Fa strano, anzi non fa strano per niente, semmai un po' di rabbia a quelli come me, che un posto del genere, una riserva incontaminata e abitata dalle Bertucce di Gibilterra, in totale stato brado, sia stata così "turistizzata". La Cueva de San Miguel adesso è a pagamento, c'è tutto un percorso turistico che comprende questa grotta, quella di Gorham, con resti di Uomo di Neanderthal, che sale su fino al Castillo Arabe de Gibraltar, tutto a pagamento. Che gran peccato.
Ma tant'è, ho perso un po' di magia ma ho preso un po' di conoscenza. Un buon compromesso in fondo.
Bisogna fare molta attenzione sul Peñon: qui i padroni non son mica i turisti. Qui i padroni sono le scimmie. Che rivendicano ogni cosa. Collane, bracciali, anelli, occhiali, macchine fotografiche. Con me, hanno rivendicato un Mars. Avevo un euro, avevo fame, avevo le scimmie vicine. Ho perso. Ma son qui a raccontarlo, e quindi a mio modo di vedere, ho vinto.
Dalle porte di Gibilterra, alla La Línea de la Concepción, ho preso il bus verso Tarifa, dove ogni giorno partono diversi traghetti e aliscafi verso Tangeri.
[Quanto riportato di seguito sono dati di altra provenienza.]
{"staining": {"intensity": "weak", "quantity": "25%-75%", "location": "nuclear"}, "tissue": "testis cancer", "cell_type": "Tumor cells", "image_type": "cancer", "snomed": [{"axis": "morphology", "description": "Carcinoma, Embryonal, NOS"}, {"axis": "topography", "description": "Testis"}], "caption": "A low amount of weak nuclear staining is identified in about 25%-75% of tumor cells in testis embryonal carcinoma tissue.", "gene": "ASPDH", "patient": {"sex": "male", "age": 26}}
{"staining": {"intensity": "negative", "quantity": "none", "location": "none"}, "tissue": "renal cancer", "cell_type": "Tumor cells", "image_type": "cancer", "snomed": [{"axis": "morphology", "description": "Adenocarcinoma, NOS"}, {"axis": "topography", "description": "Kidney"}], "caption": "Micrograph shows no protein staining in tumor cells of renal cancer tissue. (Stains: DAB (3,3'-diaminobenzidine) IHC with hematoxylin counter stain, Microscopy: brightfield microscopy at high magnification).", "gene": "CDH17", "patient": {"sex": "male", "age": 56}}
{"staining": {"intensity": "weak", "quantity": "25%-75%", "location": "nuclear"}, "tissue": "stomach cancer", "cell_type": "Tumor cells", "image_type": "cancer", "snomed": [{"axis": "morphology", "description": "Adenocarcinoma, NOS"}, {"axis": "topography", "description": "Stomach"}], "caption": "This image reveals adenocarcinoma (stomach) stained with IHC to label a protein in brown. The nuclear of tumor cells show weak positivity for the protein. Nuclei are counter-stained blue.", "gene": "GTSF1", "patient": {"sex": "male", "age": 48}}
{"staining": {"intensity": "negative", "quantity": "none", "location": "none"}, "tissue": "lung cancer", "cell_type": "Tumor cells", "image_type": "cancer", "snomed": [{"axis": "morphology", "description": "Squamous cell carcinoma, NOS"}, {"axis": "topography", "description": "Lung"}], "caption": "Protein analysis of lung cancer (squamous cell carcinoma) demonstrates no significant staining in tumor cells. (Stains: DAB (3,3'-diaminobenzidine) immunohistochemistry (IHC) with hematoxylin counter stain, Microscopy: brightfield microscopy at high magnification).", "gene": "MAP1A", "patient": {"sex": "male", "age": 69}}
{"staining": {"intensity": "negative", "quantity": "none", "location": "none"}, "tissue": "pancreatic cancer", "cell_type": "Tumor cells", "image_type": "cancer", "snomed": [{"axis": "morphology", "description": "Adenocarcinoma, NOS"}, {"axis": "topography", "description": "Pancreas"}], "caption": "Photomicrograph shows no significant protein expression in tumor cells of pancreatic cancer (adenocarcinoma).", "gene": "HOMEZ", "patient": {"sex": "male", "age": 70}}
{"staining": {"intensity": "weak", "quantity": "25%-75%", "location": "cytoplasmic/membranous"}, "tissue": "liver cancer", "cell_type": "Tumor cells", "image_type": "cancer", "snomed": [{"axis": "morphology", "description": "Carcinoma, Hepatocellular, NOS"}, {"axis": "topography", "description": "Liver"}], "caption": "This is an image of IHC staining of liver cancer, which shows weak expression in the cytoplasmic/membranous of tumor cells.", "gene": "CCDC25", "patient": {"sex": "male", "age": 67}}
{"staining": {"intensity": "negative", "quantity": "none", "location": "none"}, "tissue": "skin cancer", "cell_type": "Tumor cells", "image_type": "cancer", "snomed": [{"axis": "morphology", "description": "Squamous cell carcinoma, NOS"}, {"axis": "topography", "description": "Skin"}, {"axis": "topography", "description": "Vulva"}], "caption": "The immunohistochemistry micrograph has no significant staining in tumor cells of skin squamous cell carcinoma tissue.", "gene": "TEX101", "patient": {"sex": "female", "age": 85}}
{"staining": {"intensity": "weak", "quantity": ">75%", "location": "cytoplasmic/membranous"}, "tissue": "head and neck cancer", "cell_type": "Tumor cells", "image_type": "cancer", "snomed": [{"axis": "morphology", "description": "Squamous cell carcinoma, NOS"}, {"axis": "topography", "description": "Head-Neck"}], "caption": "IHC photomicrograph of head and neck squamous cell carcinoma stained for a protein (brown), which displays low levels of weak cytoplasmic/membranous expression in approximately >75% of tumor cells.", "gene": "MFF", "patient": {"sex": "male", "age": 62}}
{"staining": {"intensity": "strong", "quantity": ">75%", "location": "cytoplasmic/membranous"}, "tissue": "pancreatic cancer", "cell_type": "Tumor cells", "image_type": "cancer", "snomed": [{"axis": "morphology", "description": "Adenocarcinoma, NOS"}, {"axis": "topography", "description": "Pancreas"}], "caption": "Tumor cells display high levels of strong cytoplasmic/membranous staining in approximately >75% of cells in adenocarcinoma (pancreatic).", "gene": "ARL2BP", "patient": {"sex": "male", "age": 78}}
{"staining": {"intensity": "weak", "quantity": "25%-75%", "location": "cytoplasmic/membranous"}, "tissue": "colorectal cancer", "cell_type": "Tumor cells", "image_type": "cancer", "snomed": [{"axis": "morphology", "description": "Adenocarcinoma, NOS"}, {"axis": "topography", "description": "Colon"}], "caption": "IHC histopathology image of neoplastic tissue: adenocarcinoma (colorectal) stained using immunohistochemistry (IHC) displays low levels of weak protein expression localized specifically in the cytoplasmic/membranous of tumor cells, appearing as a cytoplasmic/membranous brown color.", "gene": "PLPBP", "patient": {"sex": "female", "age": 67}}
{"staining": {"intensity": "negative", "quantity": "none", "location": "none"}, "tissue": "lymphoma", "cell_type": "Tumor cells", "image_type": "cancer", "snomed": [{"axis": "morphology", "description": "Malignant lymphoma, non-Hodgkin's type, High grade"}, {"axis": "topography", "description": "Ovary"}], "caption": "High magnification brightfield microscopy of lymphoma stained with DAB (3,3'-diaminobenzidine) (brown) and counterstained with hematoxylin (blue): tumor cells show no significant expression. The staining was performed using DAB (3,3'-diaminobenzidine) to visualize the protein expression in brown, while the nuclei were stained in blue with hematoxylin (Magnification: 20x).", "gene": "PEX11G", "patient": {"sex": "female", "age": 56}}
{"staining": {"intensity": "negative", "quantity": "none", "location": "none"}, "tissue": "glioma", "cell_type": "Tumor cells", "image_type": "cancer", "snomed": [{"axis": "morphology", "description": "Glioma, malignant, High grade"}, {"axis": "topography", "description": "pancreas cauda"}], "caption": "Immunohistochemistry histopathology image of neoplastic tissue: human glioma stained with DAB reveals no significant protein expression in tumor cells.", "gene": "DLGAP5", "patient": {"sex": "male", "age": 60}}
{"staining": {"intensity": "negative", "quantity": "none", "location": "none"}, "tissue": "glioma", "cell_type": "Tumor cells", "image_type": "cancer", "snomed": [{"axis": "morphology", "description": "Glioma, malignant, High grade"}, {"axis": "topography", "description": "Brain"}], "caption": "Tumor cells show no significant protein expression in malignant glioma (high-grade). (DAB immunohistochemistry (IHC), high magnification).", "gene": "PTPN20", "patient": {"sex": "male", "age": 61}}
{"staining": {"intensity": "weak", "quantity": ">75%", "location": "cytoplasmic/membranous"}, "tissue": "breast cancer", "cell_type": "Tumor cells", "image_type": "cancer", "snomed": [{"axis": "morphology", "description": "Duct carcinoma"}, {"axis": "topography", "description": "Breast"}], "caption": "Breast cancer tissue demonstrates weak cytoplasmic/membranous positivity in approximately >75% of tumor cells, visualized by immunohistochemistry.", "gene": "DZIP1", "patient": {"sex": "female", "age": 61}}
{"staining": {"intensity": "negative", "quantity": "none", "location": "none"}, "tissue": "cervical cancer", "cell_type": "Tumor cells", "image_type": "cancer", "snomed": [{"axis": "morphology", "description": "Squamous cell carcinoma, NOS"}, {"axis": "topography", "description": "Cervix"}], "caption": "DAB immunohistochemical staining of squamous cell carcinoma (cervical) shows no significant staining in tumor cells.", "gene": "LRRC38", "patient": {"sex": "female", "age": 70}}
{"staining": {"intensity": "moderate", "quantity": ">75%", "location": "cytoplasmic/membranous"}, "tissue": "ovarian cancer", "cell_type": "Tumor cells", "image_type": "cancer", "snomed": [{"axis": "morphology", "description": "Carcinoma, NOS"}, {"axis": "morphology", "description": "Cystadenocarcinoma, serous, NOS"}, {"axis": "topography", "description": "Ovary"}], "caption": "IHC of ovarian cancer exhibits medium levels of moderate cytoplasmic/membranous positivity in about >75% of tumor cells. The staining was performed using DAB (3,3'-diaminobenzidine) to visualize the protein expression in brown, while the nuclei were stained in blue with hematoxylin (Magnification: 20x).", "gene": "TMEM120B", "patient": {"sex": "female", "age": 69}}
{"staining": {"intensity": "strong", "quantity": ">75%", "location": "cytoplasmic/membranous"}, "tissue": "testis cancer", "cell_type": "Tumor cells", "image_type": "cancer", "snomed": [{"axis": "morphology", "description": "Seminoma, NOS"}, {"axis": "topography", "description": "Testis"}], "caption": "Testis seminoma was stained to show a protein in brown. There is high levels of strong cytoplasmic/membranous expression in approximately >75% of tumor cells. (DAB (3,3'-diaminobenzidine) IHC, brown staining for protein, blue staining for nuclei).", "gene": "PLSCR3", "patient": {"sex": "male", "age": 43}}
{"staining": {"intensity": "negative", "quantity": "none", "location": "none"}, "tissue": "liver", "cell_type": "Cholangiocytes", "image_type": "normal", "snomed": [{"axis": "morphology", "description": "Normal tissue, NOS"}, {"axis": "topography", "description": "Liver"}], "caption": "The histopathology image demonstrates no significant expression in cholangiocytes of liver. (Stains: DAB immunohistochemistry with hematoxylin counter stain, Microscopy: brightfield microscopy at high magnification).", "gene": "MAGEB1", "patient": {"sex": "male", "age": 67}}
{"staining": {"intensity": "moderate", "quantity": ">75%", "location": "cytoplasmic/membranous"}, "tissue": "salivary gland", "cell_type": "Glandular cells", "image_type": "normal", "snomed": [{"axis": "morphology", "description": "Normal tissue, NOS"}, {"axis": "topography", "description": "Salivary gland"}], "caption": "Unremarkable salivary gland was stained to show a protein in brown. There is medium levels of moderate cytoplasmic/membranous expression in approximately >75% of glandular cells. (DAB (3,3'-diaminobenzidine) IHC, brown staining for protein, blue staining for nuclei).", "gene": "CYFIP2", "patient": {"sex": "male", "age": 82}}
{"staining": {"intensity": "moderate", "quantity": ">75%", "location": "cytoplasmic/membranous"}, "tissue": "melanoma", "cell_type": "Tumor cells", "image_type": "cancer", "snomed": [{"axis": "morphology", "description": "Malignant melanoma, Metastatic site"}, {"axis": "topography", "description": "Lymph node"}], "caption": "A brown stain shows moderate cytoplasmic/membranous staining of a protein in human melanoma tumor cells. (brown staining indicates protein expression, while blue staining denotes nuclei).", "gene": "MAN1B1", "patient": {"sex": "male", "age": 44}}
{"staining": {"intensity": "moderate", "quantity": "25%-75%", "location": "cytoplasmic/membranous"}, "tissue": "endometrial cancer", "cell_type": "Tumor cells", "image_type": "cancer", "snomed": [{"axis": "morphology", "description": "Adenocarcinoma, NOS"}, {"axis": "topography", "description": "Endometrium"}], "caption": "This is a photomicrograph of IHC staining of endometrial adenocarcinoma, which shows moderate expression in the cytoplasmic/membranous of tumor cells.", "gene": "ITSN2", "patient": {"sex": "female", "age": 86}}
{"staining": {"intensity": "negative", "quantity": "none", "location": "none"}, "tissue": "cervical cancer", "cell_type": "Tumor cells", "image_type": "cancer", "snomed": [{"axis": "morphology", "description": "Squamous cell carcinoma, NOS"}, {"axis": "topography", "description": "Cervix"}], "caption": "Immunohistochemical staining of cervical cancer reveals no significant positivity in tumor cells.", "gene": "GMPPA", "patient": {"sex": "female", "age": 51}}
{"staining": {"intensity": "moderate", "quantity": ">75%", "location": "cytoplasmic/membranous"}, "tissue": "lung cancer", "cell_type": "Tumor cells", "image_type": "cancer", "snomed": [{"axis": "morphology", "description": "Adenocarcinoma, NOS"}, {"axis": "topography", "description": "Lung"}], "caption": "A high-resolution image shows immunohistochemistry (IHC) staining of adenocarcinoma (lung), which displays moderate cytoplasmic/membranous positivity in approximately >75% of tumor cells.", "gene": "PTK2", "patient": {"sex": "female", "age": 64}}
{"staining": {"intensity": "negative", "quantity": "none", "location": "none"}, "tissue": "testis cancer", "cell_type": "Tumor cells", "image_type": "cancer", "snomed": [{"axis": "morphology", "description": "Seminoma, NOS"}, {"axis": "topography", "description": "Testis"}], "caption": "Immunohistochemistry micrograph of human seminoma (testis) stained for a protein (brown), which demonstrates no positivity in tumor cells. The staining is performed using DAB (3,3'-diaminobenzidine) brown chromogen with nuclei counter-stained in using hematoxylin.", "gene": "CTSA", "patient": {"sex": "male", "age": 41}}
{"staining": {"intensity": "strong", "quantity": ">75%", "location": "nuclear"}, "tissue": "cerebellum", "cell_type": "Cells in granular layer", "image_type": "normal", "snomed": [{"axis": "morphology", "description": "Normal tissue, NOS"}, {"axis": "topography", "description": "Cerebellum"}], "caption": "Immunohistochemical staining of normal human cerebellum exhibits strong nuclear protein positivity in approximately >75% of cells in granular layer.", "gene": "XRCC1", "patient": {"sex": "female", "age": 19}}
Parto di buon mattino, in un'oretta sono a Tarifa, e altrettanto serve per attraversare lo stretto e trovarmi in un altro continente.
Appena messo piedi a Tangeri, sboccia il profumo d'Africa. Forte, persistente, inebriante. Palpabile. Siamo sulla Porta dell'Africa, così è chiamata Tangeri. Una cittadina vivace, con angoli e viuzze caratteristiche, con la sua bella Medina, con il Palazzo del Sultano e la Grande Moschea. Eppure qualcosa suona in modo un po' stonato; che abbia provato a indossare abiti dell'Occidente? Così m'è parso, con i suq persino più ordinati e puliti dei mercati di Sicilia, con atteggiamenti un po' imborghesiti rispetto alle vicine tetuan, Ceuta, o Fes. Sarà che Tangeri assorbe bene, abituata com'è alle dominazioni: fenicia, cartaginese, romana, vandala, bizantina, araba, portoghese, spagnola e britannica. Forse ha perso un po' d'Africa per strada. Non so poi se sia Africa invece avere bambini tra i piedi a caccia di un "regalo", guide turistiche o pseudotali che forse un po' troppo insistentemente ti propongono di accompagnarti per la città. Non so se sia Africa una spiaggia così sporca. Lo è forse l'odore forte di tabacco, ma chissà se era questo a ispirare Delacroix e Borroughs. Forse mi aspettavo di trovare una Tangeri degli anni '20, quella di Humphrey Bogart e Ingrid Bergman, sebbene il traguardo del 2000 sia stato passato dal un decennio e mezzo. Speravo anche io di essere ispirato da un luogo di pellegrinaggio, ed invece ho trovato piuttosto troppi yacht e poco sapore d'Africa. Ma è una sensazione tutta mia. D'altra parte, se stai cercando vermi per la pesca, persino una pepita d'oro in mezzo alla sabbia può deludere le tue aspettative.